Zatón A, Martinez A, Manuel de Gandarias J
Departamento de Bioquimica, Colegio Universitario de Alava-Universidad del Pais Vasco, Vitoria, Spain.
Biochem Pharmacol. 1988 Aug 15;37(16):3127-31. doi: 10.1016/0006-2952(88)90310-3.

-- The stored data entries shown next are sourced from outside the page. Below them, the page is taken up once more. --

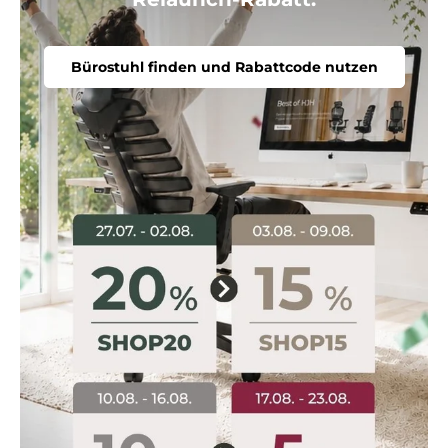
Bürostuhl finden und Rabattcode nutzen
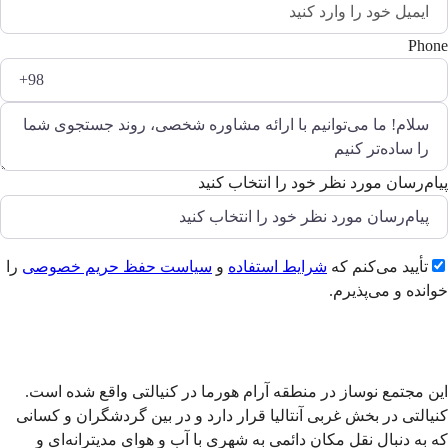
Phone
پیام‌رسان مورد نظر خود را انتخاب کنید
تأیید می‌کنم که
شرایط استفاده
و
سیاست حفظ حریم خصوصی
را
خوانده و می‌پذیرم.
ارسال
این مجتمع نوساز در منطقه آرام هورما در کنیالتی واقع شده است.
کنیالتی در بخش غربی آنتالیا قرار دارد و در بین گردشگران و کسانی
که به دنبال نقل مکان دائمی به شهری با آب و هوای مدیترانه‌ای و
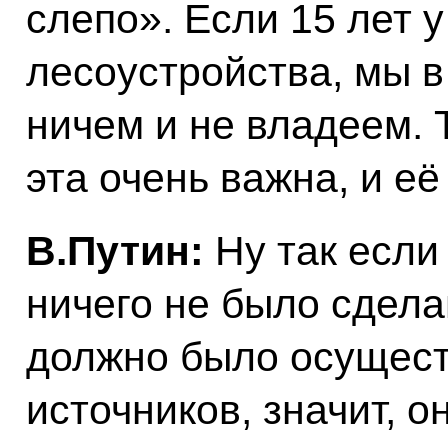
слепо». Если 15 лет у
лесоустройства, мы в
ничем и не владеем. 
эта очень важна, и её
В.Путин:
Ну так если
ничего не было сдел
должно было осущест
источников, значит, о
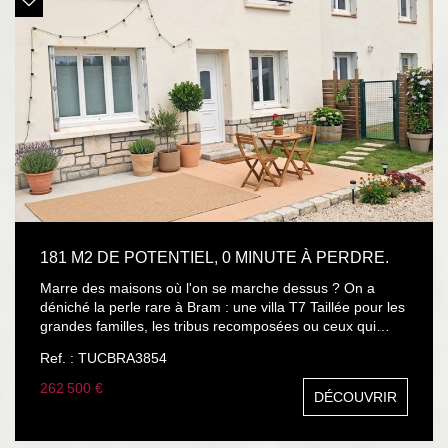
181 M2 DE POTENTIEL, 0 MINUTE À PERDRE.
Marre des maisons où l'on se marche dessus ? On a
déniché la perle rare à Bram : une villa T7 Taillée pour les
grandes familles, les tribus recomposées ou ceux qui
veulent juste de l'espace (beaucoup d'espace). Le pitch
Ref. : TUCBRA3854
en 4 points : 6 chambres (dont une suite de plain-pied au
RDC) : chacun son territoire, fini les disputes le matin
262 500 €
DÉCOUVRIR
Triple sanitaires & rangements partout : le confort ultime à
l'étage comme en bas. Énergie au top : Pompe à chaleur
(2021), toiture en état (2022), isolation extérieure et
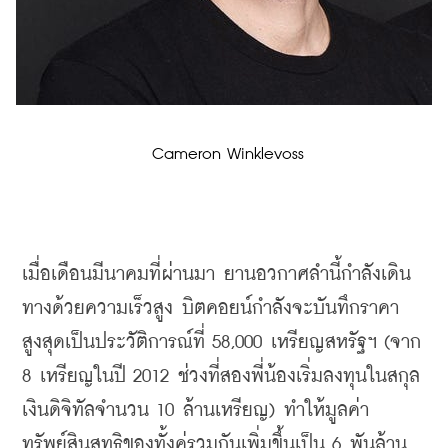
 Cameron Winklevoss
เมื่อเดือนมีนาคมที่ผ่านมา ยานอวกาศลำนี้กำลังเดิน
ทางด้วยความเร็วสูง บิต
คอยน์
กำลังจะบันทึกราคา
สูงสุดเป็นประวัติการณ์ที่ 58
,
000 เหรียญสหรัฐฯ (จาก 
8 เหรียญในปี 2012 ช่วงที่สองพี่น้องเริ่มลงทุนในสกุล
เงิน
ดิจิทัล
จำนวน 10 ล้านเหรียญ) ทำให้มูลค่า
ทรัพย์สินสุทธิของทั้งคู่รวมกันเพิ่มขึ้นเป็น 6 พันล้าน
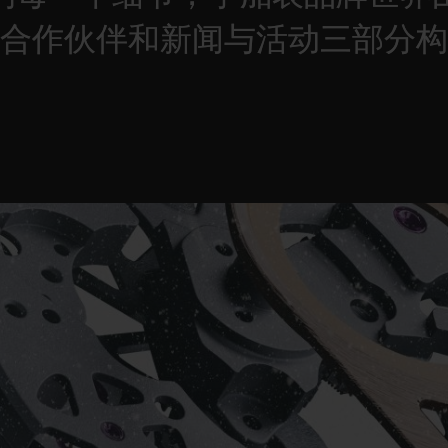
合作伙伴和新闻与活动三部分构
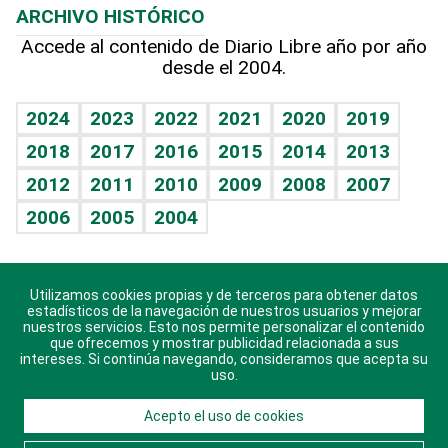
ARCHIVO HISTÓRICO
Hablando con el pediatra
Línea de hit
Columnistas
Hecho en casa
Cumpleaños
Accede al contenido de Diario Libre año por año
desde el 2004.
Diario de nutrición
Libreta deportiva
Lecturas
Mundo gamer
RSS
Vida y familia
BRV
Más firmas
Guía del dinero
Horóscopos
2024
2023
2022
2021
2020
2019
Eñe
TBT Deportivo
2018
2017
2016
2015
2014
2013
Juegos
2012
2011
2010
2009
2008
2007
Celebrando la vida
2006
2005
2004
Sin complejos
En pocas palabras
Utilizamos cookies propias y de terceros para obtener datos
Descarga nuestras aplicaciones para Android, iOS y
Escuchando al corazón
estadísticos de la navegación de nuestros usuarios y mejorar
sistema Huawei.
nuestros servicios. Esto nos permite personalizar el contenido
que ofrecemos y mostrar publicidad relacionada a sus
Economía Personal
intereses. Si continúa navegando, consideramos que acepta su
uso.
Consulta Libre
Acepto el uso de cookies
© 2021 Diario Libre, todos los derechos reservados.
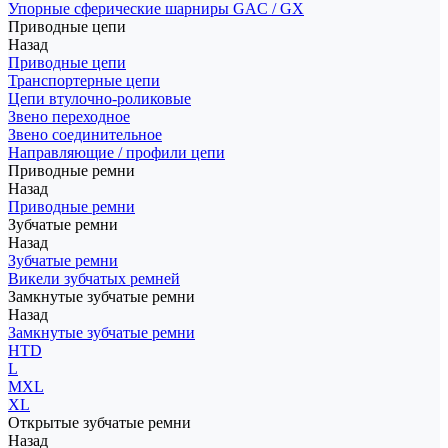
Упорные сферические шарниры GAC / GX
Приводные цепи
Назад
Приводные цепи
Транспортерные цепи
Цепи втулочно-роликовые
Звено переходное
Звено соединительное
Направляющие / профили цепи
Приводные ремни
Назад
Приводные ремни
Зубчатые ремни
Назад
Зубчатые ремни
Викели зубчатых ремней
Замкнутые зубчатые ремни
Назад
Замкнутые зубчатые ремни
HTD
L
MXL
XL
Открытые зубчатые ремни
Назад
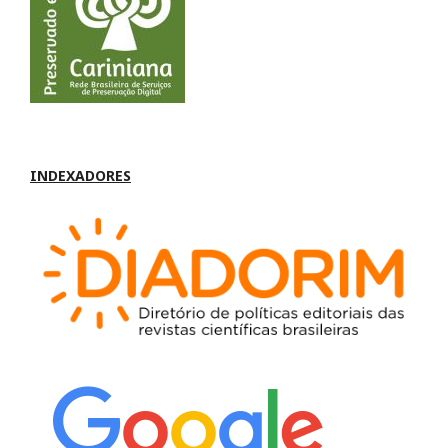
INDEXADORES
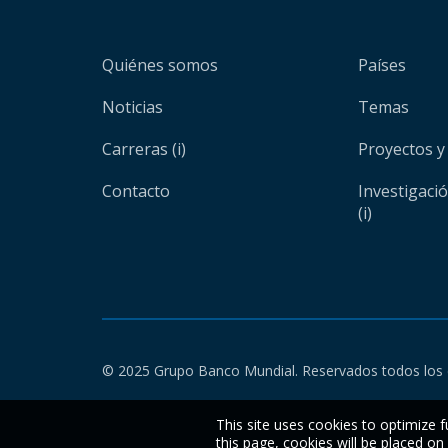
Quiénes somos
Países
Noticias
Temas
Carreras (i)
Proyectos y
Contacto
Investigaci
(i)
© 2025 Grupo Banco Mundial. Reservados todos los 
This site uses cookies to optimize f
this page, cookies will be placed o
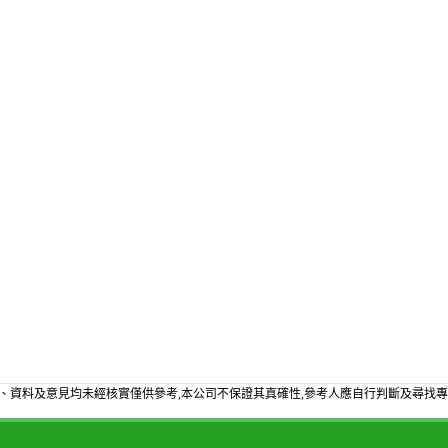
、資料及意見均未經核實僅供參考,本公司不保證其真確性,參考人應自行判斷及尋找專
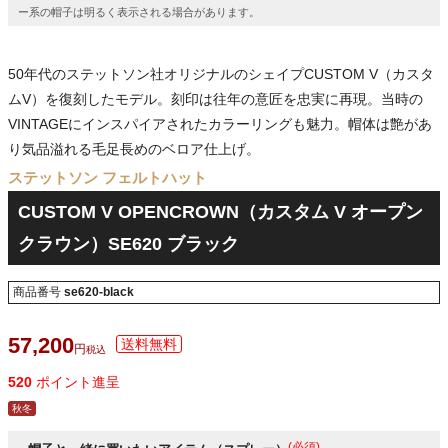
ー系の帽子は明るく表示される場合があります。
50年代のステットソン社オリジナルのシェイプCUSTOM V（カスタ
ムV）を復刻したモデル。刻印は往年の意匠を忠実に再現。当時の
VINTAGEにインスパイアされたカラーリングも魅力。帽体は艶があ
り気品溢れる毛足長めのベロア仕上げ。
ステットソン フェルトハット
CUSTOM V OPENCROWN（カスタム V オープン
クラウン）SE620 ブラック
商品番号
se620-black
57,200
税込
520
ポイント進呈
秋冬
(必須)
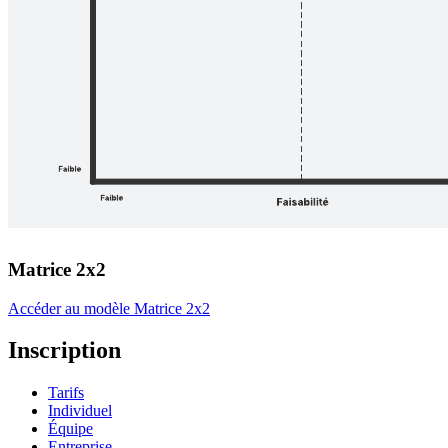
Matrice 2x2
Accéder au modèle Matrice 2x2
Inscription
Tarifs
Individuel
Équipe
Entreprise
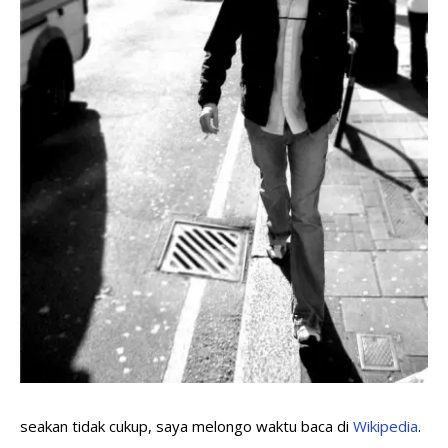
seakan tidak cukup, saya melongo waktu baca di
Wikipedia
.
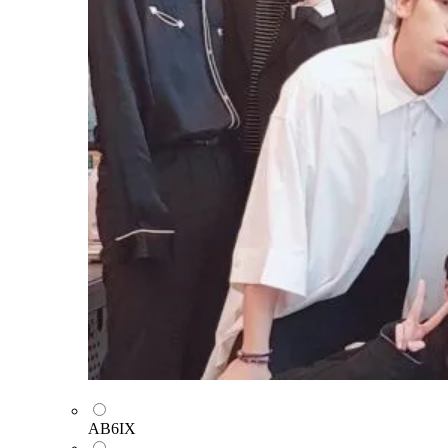
AB6IX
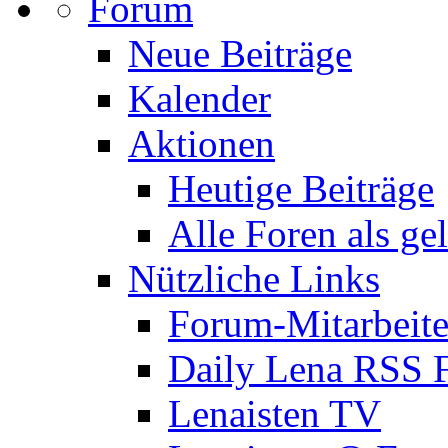
Forum
Neue Beiträge
Kalender
Aktionen
Heutige Beiträge
Alle Foren als ge
Nützliche Links
Forum-Mitarbeite
Daily Lena RSS 
Lenaisten TV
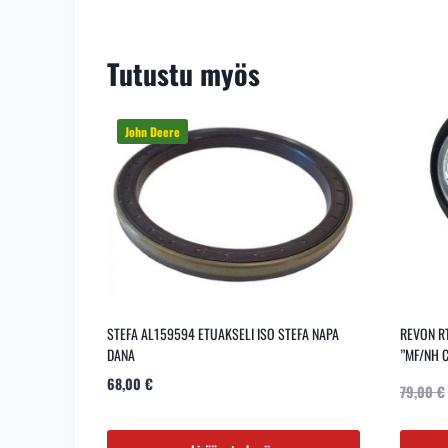
Tutustu myös
STEFA AL159594 ETUAKSELI ISO STEFA NAPA
REVON R
DANA
”MF/NH C
68,00
€
79,00
€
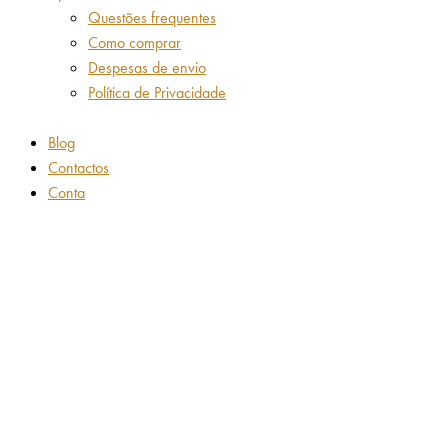
Questões frequentes
Como comprar
Despesas de envio
Política de Privacidade
Blog
Contactos
Conta
Adicionar aos favoritos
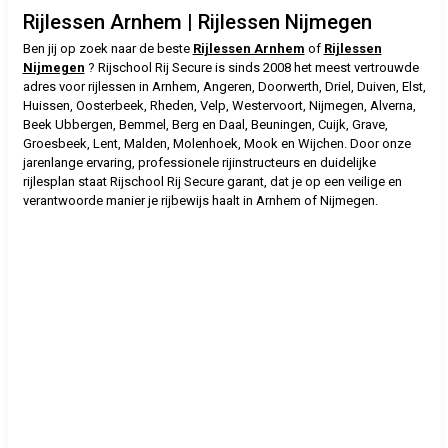
Rijlessen Arnhem | Rijlessen Nijmegen
Ben jij op zoek naar de beste
Rijlessen Arnhem
of
Rijlessen
Nijmegen
? Rijschool Rij Secure is sinds 2008 het meest vertrouwde
adres voor rijlessen in Arnhem, Angeren, Doorwerth, Driel, Duiven, Elst,
Huissen, Oosterbeek, Rheden, Velp, Westervoort, Nijmegen, Alverna,
Beek Ubbergen, Bemmel, Berg en Daal, Beuningen, Cuijk, Grave,
Groesbeek, Lent, Malden, Molenhoek, Mook en Wijchen. Door onze
jarenlange ervaring, professionele rijinstructeurs en duidelijke
rijlesplan staat Rijschool Rij Secure garant, dat je op een veilige en
verantwoorde manier je rijbewijs haalt in Arnhem of Nijmegen.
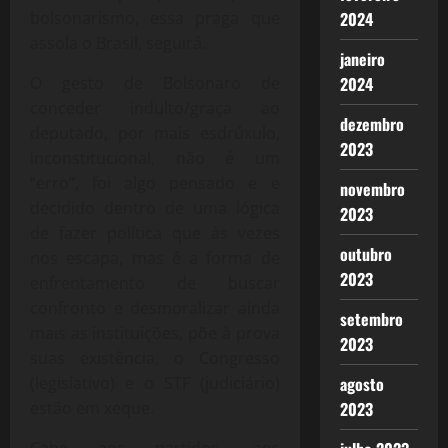
2024
bolsonarismo, essa praga que
assola o Brasil, seguirá.
janeiro
2024
O gesto de Bolsonaro de
conceder indulto/graça ao
dezembro
deputado, por mais esdrúxulo,
2023
inconstitucional, não é um
“erro”, foi algo pensado e e
novembro
decidido dentro de uma lógica
2023
de fazer política que às vezes
outubro
nos escapa, mas é a forma de
2023
enfrentamento de buscar
confronto e desmoralizar ainda
setembro
mais as instituições, põe à prova
2023
suas existência, o Congresso
agosto
(legislativo) e o STF (judiciário)
2023
estão em xeque.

The binding interactions of some thioureylene compounds to human serum albumin were studied in vitro by ultraviolet spectroscopy and equilibrium dialysis. Binding of 6-n-propyl-2-thiouracil, 6-n-benzyl-2-thiouracil and 2-thiouracil to human serum albumin results in a red shift of the ultraviolet absorption maximum, suggesting that the binding site is a hydrophobic area of the protein. Bindings of 6-n-propyl-2-thiouracil and 6-n-benzyl-2-thiouracil to human serum albumin are characterized by two classes of sites while 6-n-propyl-uracil and 2-thiouracil bind to one low-affinity binding site. In addition, an identification of those sites was performed by measuring the displacement of these drugs. The data show that the moderate-affinity site is common with the warfarin site while the low-affinity site is likely to be shared by benzodiazepines. It is concluded that the binding is enhanced by the hydrophobicity of the substituent in the thioureylene compounds, and it is further shown that thiol-group substitutions in the thioureylene ring will weaken the binding.
通过紫外光谱法和平衡透析法在体外研究了一些硫脲类化合物与人血清白蛋白的结合相互作用。6-正丙基-2-硫尿嘧啶、6-正苄基-2-硫尿嘧啶和2-硫尿嘧啶与人血清白蛋白的结合导致紫外吸收最大值发生红移,这表明结合位点是蛋白质的疏水区域。6-正丙基-2-硫尿嘧啶和6-正苄基-2-硫尿嘧啶与人血清白蛋白的结合具有两类结合位点的特征,而6-正丙基尿嘧啶和2-硫尿嘧啶则结合到一个低亲和力结合位点。此外,通过测量这些药物的置换来鉴定这些位点。数据表明,中等亲和力位点与华法林位点相同,而低亲和力位点可能为苯二氮䓬类药物所共有。得出的结论是,硫脲类化合物中取代基的疏水性增强了结合作用,并且进一步表明硫脲环中的巯基取代会削弱结合作用。